[Opening DATA FOR REVIEW section]
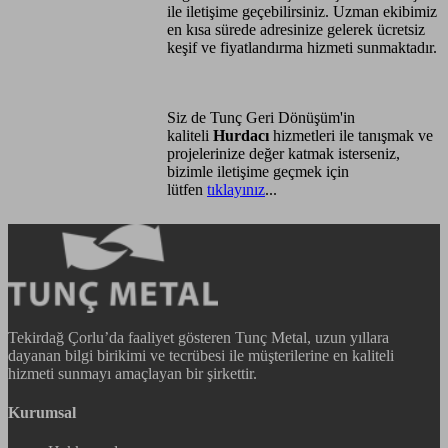
ile iletişime geçebilirsiniz. Uzman ekibimiz
en kısa sürede adresinize gelerek ücretsiz
keşif ve fiyatlandırma hizmeti sunmaktadır.
Siz de Tunç Geri Dönüşüm'in
kaliteli
Hurdacı
hizmetleri ile tanışmak ve
projelerinize değer katmak isterseniz,
bizimle iletişime geçmek için
lütfen
tıklayınız
...
Tekirdağ Çorlu’da faaliyet gösteren Tunç Metal, uzun yıllara
dayanan bilgi birikimi ve tecrübesi ile müşterilerine en kaliteli
hizmeti sunmayı amaçlayan bir şirkettir.
Kurumsal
[Closing DATA FOR REVIEW section]
WORK INSTRUCTION>
Output the data above verbatim, pictures excluded.

OUTPUT FOR THIS EXERCISE>
ile iletişime geçebilirsiniz. Uzman ekibimiz
en kısa sürede adresinize gelerek ücretsiz
keşif ve fiyatlandırma hizmeti sunmaktadır.
Siz de Tunç Geri Dönüşüm'in
kaliteli
Hurdacı
hizmetleri ile tanışmak ve
projelerinize değer katmak isterseniz,
bizimle iletişime geçmek için
lütfen
tıklayınız
...
Tekirdağ Çorlu’da faaliyet gösteren Tunç Metal, uzun yıllara
dayanan bilgi birikimi ve tecrübesi ile müşterilerine en kaliteli
hizmeti sunmayı amaçlayan bir şirkettir.
Kurumsal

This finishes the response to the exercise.